[Beowulf] diskless booting over jumbo frames

Wed Apr 25 08:02:30 PDT 2007

Bogdan Costescu wrote:
> On Tue, 24 Apr 2007, Mark Hahn wrote:
>
>> so the main question is whether jumbo is worth the effort.
>
> I would rephrase it to say: whether jumbo is worth the effort for the 
> root FS. When I used NFSroot, most of the traffic was queries of 
> file/dir existence and file/dir attributes, which are small, so a 
> large maximum packet size would not help. Furthermore, most of the 
> files accessed were small which means that the client could be quite 
> successful in caching them for long times and the actual transfer (if 
> the cache is emptied) would not take too long.
>
I agree that Jumbo Frames would not be a great help with the root file 
system but we hope to get a better performance from other NFS servers. 
As all the machines on the same subnet have to be using the jumbo 
frames, I have to boot the machines from a server that has jumbo frames 
enabled. (Or I will have to have an extra ethernet card on every node 
just for the booting and then boot-server can be on a different subnet 
with 1500B.)

We are very sure that our current bottlenecks lie at the NFS level. The 
hard drives or the ethernet are not saturated. Even though NFS is 
extremely slow, copying files over scp is still very fast between a 
client and server.
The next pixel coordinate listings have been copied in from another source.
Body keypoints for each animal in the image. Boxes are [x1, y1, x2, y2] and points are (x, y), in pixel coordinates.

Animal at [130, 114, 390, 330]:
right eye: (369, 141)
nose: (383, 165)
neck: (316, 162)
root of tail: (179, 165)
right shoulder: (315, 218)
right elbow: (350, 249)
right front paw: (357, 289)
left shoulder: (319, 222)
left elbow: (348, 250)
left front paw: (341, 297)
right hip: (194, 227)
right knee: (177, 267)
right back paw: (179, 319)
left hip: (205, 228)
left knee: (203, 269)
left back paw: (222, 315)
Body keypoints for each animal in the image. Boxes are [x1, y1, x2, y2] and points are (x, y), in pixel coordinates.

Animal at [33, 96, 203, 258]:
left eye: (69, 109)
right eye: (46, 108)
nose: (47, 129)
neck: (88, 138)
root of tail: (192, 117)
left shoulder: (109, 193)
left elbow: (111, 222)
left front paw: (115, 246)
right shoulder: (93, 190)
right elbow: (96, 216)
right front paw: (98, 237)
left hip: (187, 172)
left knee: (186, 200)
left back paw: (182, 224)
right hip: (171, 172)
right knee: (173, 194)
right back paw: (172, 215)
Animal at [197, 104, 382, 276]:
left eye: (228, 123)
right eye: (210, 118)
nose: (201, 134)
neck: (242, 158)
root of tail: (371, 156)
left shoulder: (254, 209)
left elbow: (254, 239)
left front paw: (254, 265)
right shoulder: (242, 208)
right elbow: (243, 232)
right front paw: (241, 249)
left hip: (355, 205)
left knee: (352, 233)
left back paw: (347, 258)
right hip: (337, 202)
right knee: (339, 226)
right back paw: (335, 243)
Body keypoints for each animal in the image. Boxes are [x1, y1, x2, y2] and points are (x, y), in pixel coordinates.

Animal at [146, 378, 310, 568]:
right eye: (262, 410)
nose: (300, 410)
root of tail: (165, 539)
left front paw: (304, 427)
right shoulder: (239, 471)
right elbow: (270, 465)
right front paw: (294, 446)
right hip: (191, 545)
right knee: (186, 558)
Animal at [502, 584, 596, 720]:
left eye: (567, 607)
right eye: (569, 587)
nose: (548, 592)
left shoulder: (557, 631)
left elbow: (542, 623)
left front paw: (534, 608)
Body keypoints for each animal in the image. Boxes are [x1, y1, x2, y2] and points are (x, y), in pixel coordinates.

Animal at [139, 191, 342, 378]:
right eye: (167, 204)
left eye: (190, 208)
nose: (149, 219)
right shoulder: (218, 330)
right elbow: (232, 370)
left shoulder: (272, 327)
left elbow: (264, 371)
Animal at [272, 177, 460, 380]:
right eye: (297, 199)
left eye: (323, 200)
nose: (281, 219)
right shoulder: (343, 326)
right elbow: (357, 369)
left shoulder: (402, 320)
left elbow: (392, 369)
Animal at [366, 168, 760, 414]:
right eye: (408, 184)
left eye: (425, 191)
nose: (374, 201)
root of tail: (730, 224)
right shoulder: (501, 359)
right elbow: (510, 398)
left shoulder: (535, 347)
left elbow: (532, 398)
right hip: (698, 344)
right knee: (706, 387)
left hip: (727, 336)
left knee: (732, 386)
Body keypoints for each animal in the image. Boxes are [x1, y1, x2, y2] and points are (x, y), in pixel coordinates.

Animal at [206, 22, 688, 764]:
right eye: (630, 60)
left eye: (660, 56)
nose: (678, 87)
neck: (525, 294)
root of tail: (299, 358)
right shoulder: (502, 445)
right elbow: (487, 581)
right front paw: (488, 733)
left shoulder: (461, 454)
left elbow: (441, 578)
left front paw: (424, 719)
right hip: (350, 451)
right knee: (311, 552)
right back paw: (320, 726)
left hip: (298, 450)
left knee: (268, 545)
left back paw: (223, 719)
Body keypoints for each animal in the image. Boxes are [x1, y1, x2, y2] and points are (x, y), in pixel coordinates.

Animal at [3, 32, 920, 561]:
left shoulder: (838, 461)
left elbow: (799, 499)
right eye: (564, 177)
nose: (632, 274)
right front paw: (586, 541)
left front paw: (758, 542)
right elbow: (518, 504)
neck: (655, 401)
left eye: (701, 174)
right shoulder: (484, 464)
We have tried all different ways to tune the NFS for 
a better performance (increasing NFS deamons on the servers, changing 
rsize & wsize, using TCP vs UDP, using async vs sync, noatime, timeo). 
The only thing we have not been able to try yet is jumbo frames. We 
could redistribute our data across even more NFS servers but that is not 
possible with the current state of application. If we don't find a 
solution soon, we might have to give up on NFS and try some clustered 
file system solution.

> I think that it is more important to think thoroughly the placement 
> and exporting of the files on the NFS server. If you can manage to 
> export a single directory which is mounted as-is by the clients and 
> have the few client-specific files either mounted one by one or 
> copied/generated on the fly and placed on a tmpfs (and linked from 
> there), you can speed up the serving of the files, as the most 
> accessed files will stay in the cache of the server. The Stateless 
> Linux project from Red Hat/Fedora used such a system (single root FS 
> then client-specific files mounted one by one) last time I looked at it.
>
>> here's a cute hack: if you're using pxelinux, it has an "ipappend" 
>> feature,
>> ...
>> I haven't had time to try this...
>
> It works as you described it.
>
> But even the first idea that you mentioned, using dhclient to get an 
> IP would work just as fine if the number of nodes is not too big - I 
> have 100+ nodes configured that way, with 2 DHCP requests per boot of 
> node (the PXE one and the dhclient one) as I was just too lazy to try 
> to eliminate the second DHCP request by re-using the info from PXE - 
> and the master node doesn't feel the load at all, although it is 
> hardware-wise the poorest machine from the cluster (as opposed to most 
> other clusters that I know of ;-)).
>
The way nodes are booting now, they use pxelinux to get the ip address, 
and then download the kernel from the tftp server. The configuration for 
pxe is as below:

DEFAULT bzImage
APPEND acpi=off debug earlyprintk=vga  initcall_debug console=tty0 
initrd=bzImage ramdisk=40960 root=/dev/nfs 
nfsroot=192.168.1.254:/slave/root ro ip=dhcp

Is it being suggested that somehow MTU size can be configured over here? 
/sbin/dhclient-script will not be available until the nfsroot is 
mounted. Am I missing something here ?

thanks

Amrik